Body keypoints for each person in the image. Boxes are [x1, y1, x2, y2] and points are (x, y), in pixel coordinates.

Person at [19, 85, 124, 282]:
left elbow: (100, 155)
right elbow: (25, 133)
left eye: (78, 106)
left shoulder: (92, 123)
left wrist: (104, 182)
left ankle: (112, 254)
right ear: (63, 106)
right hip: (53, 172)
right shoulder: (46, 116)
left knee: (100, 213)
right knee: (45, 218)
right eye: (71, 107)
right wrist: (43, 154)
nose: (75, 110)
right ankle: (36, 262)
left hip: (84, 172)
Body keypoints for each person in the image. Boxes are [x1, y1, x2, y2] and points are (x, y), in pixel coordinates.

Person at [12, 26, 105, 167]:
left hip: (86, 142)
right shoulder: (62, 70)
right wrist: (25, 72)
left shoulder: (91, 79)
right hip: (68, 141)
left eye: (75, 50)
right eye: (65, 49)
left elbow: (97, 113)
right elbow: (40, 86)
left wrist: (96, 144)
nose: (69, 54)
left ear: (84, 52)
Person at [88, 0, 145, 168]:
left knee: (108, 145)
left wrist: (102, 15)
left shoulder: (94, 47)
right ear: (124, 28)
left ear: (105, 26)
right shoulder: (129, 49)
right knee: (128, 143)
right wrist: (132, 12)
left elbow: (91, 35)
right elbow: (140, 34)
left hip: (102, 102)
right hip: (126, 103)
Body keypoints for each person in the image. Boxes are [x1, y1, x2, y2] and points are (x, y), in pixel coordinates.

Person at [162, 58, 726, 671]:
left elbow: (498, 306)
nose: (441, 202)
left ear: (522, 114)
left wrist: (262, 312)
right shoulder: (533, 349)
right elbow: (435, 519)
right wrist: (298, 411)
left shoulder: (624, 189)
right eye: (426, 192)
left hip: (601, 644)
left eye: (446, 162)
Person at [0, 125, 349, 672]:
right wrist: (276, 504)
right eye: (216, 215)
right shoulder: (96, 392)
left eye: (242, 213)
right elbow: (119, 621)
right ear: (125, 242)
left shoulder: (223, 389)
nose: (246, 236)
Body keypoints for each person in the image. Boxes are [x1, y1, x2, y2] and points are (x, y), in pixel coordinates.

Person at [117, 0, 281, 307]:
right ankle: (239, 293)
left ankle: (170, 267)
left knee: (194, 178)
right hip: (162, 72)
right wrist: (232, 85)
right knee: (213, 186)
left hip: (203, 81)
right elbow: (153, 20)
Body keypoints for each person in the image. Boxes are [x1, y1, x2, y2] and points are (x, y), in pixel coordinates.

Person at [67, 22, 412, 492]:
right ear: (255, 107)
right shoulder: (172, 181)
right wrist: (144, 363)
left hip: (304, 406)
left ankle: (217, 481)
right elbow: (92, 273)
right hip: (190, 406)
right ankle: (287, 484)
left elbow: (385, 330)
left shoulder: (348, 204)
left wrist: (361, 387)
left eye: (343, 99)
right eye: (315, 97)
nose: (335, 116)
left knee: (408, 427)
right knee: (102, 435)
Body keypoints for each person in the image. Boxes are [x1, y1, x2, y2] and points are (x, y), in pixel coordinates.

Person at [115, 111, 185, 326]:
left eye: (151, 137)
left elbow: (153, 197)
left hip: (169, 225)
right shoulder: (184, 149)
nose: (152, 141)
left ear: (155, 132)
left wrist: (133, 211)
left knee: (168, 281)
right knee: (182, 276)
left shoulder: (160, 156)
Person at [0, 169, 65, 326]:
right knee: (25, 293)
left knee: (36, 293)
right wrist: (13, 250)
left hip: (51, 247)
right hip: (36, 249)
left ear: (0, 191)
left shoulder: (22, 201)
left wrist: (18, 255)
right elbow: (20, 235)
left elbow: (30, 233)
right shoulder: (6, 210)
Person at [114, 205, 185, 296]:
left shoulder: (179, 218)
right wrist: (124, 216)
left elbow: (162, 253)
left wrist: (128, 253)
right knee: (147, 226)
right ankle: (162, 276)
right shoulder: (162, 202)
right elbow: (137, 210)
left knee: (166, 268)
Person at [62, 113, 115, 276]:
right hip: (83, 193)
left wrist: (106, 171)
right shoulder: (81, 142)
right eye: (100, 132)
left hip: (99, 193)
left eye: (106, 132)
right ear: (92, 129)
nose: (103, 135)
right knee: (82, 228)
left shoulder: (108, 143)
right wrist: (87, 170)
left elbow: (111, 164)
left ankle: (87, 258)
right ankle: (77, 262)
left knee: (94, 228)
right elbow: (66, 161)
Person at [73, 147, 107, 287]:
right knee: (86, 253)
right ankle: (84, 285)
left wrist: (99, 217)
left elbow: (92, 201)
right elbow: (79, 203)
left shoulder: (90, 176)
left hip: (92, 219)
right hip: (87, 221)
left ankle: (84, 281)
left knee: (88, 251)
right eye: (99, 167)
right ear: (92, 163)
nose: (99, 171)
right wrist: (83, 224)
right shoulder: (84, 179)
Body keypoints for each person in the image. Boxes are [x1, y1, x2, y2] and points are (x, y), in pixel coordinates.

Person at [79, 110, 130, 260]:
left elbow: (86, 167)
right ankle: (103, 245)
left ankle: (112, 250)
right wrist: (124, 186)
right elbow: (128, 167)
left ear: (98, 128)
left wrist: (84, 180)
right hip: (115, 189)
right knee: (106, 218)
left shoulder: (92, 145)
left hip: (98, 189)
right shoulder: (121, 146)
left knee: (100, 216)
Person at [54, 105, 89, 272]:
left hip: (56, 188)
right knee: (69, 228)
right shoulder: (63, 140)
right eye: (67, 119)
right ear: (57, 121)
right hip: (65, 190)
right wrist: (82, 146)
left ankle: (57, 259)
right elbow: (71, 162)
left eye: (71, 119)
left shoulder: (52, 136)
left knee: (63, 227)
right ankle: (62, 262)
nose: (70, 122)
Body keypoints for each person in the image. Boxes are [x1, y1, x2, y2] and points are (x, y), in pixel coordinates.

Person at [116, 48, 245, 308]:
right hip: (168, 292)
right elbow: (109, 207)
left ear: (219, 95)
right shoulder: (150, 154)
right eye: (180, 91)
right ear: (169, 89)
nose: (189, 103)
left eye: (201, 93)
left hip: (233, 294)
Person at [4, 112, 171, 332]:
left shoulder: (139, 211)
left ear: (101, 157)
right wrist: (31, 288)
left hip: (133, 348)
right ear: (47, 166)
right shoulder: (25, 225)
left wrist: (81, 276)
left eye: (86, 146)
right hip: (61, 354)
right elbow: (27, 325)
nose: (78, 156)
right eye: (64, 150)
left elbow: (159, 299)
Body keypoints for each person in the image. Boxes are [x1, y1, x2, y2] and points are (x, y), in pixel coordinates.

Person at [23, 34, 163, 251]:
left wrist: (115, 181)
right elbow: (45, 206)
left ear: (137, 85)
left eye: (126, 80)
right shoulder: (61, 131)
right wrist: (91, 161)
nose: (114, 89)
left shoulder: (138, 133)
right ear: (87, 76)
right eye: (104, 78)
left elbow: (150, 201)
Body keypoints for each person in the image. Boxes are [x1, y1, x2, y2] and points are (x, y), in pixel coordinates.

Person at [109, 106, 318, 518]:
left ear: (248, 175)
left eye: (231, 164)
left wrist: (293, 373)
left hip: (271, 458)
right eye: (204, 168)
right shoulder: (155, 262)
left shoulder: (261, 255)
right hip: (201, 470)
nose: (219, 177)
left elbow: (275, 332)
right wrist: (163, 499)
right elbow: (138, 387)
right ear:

+ + + +

### WORK ORDER:
Copy the records above exactly, beginning at the line that contains "right ear: (255, 107)" and stopping after the line that contains "right shoulder: (84, 179)".

### WORKED SOLUTION:
right ear: (255, 107)
right shoulder: (172, 181)
right wrist: (144, 363)
left hip: (304, 406)
left ankle: (217, 481)
right elbow: (92, 273)
right hip: (190, 406)
right ankle: (287, 484)
left elbow: (385, 330)
left shoulder: (348, 204)
left wrist: (361, 387)
left eye: (343, 99)
right eye: (315, 97)
nose: (335, 116)
left knee: (408, 427)
right knee: (102, 435)
Body keypoints for each person in the image. Boxes are [x1, y1, x2, y2] and points are (x, y), in pixel coordinates.

Person at [115, 111, 185, 326]:
left eye: (151, 137)
left elbow: (153, 197)
left hip: (169, 225)
right shoulder: (184, 149)
nose: (152, 141)
left ear: (155, 132)
left wrist: (133, 211)
left knee: (168, 281)
right knee: (182, 276)
left shoulder: (160, 156)
Person at [0, 169, 65, 326]:
right knee: (25, 293)
left knee: (36, 293)
right wrist: (13, 250)
left hip: (51, 247)
right hip: (36, 249)
left ear: (0, 191)
left shoulder: (22, 201)
left wrist: (18, 255)
right elbow: (20, 235)
left elbow: (30, 233)
right shoulder: (6, 210)
Person at [114, 205, 185, 296]:
left shoulder: (179, 218)
right wrist: (124, 216)
left elbow: (162, 253)
left wrist: (128, 253)
right knee: (147, 226)
right ankle: (162, 276)
right shoulder: (162, 202)
right elbow: (137, 210)
left knee: (166, 268)
Person at [62, 113, 115, 276]:
right hip: (83, 193)
left wrist: (106, 171)
right shoulder: (81, 142)
right eye: (100, 132)
left hip: (99, 193)
left eye: (106, 132)
right ear: (92, 129)
nose: (103, 135)
right knee: (82, 228)
left shoulder: (108, 143)
right wrist: (87, 170)
left elbow: (111, 164)
left ankle: (87, 258)
right ankle: (77, 262)
left knee: (94, 228)
right elbow: (66, 161)
Person at [73, 147, 107, 287]:
right knee: (86, 253)
right ankle: (84, 285)
left wrist: (99, 217)
left elbow: (92, 201)
right elbow: (79, 203)
left shoulder: (90, 176)
left hip: (92, 219)
right hip: (87, 221)
left ankle: (84, 281)
left knee: (88, 251)
right eye: (99, 167)
right ear: (92, 163)
nose: (99, 171)
right wrist: (83, 224)
right shoulder: (84, 179)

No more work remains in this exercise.